Troubleshoot OpenSearch alerts

Available since 2.26.0 (17.1.0 and 16.1.0)

This section describes the investigation and troubleshooting steps for the OpenSearch alerts.


OpenSearchStorageUsageCritical

Root cause

The OpenSearch volume has reached the default flood_stage disk allocation watermark of 95% disk usage. At this stage, all shards are in read-only mode.

Investigation and mitigation

  1. Important. Allow deleting read-only shards. For details, see the step 3 of the “Temporary hacks/fixes” section in Opster documentation: Flood stage disk watermark exceeded on all indices on this node will be marked read-only.

  2. Consider applying temporary fixes from the same article to allow logs flow until you fix the main issue.

  3. Refer to the Investigation and mitigation section in OpenSearchStorageUsageMajor .

OpenSearchStorageUsageMajor

Root cause

The OpenSearch volume has reached the default value for the high disk allocation watermark of 90% disk usage. At this point, OpenSearch attempts to reassign shards to other nodes if these nodes are still under 90% of used disk space.
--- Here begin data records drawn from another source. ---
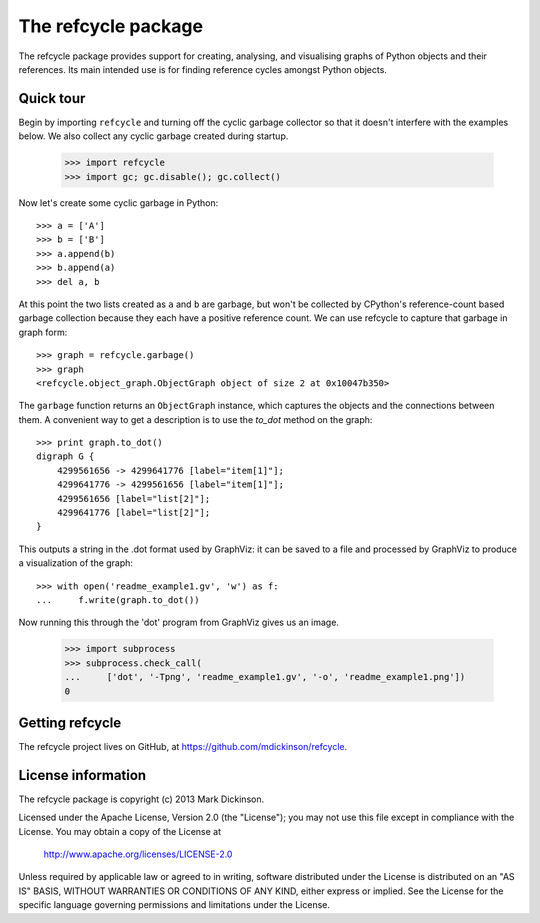 The refcycle package
====================

The refcycle package provides support for creating, analysing, and visualising
graphs of Python objects and their references.  Its main intended use is for
finding reference cycles amongst Python objects.

Quick tour
----------

Begin by importing ``refcycle`` and turning off the cyclic garbage collector so
that it doesn't interfere with the examples below.  We also collect any cyclic
garbage created during startup.

    >>> import refcycle
    >>> import gc; gc.disable(); gc.collect()

Now let's create some cyclic garbage in Python::

    >>> a = ['A']
    >>> b = ['B']
    >>> a.append(b)
    >>> b.append(a)
    >>> del a, b

At this point the two lists created as ``a`` and ``b`` are garbage, but won't
be collected by CPython's reference-count based garbage collection because they
each have a positive reference count.  We can use refcycle to capture that
garbage in graph form::

    >>> graph = refcycle.garbage()
    >>> graph
    <refcycle.object_graph.ObjectGraph object of size 2 at 0x10047b350>

The ``garbage`` function returns an ``ObjectGraph`` instance, which captures
the objects and the connections between them.  A convenient way to get a
description is to use the `to_dot` method on the graph::

    >>> print graph.to_dot()
    digraph G {
        4299561656 -> 4299641776 [label="item[1]"];
        4299641776 -> 4299561656 [label="item[1]"];
        4299561656 [label="list[2]"];
        4299641776 [label="list[2]"];
    }

This outputs a string in the .dot format used by GraphViz: it can be saved to a
file and processed by GraphViz to produce a visualization of the graph::

    >>> with open('readme_example1.gv', 'w') as f:
    ...     f.write(graph.to_dot())

Now running this through the 'dot' program from GraphViz gives us an image.

    >>> import subprocess
    >>> subprocess.check_call(
    ...     ['dot', '-Tpng', 'readme_example1.gv', '-o', 'readme_example1.png'])
    0


.. image:: examples/readme_example1.png


Getting refcycle
----------------

The refcycle project lives on GitHub, at https://github.com/mdickinson/refcycle.


License information
-------------------

The refcycle package is copyright (c) 2013 Mark Dickinson.

Licensed under the Apache License, Version 2.0 (the "License");
you may not use this file except in compliance with the License.
You may obtain a copy of the License at

  http://www.apache.org/licenses/LICENSE-2.0

Unless required by applicable law or agreed to in writing, software
distributed under the License is distributed on an "AS IS" BASIS,
WITHOUT WARRANTIES OR CONDITIONS OF ANY KIND, either express or implied.
See the License for the specific language governing permissions and
limitations under the License.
Investigation and mitigation

  1. Verify that the user does not create indices that are not managed by StackLight, which may also cause unexpected storage usage. StackLight deletes old data only for its managed indices.

  2. If an OpenSearch volume uses shared storage, such as LVP, disk usage may still exceed expected limits even if rotation works as expected. In this case, consider the following solutions:

    • Increase disk space

    • Delete old indices

    • Lower retention thresholds for components that use shared storage. To reduce OpenSearch space usage, consider adjusting the elasticsearch.persistentVolumeUsableStorageSizeGB parameter.

  3. By default, elasticsearch-curator deletes old logs when disk usage exceeds 80%. If it fails to delete old logs, inspect the known issues described in the product Release Notes.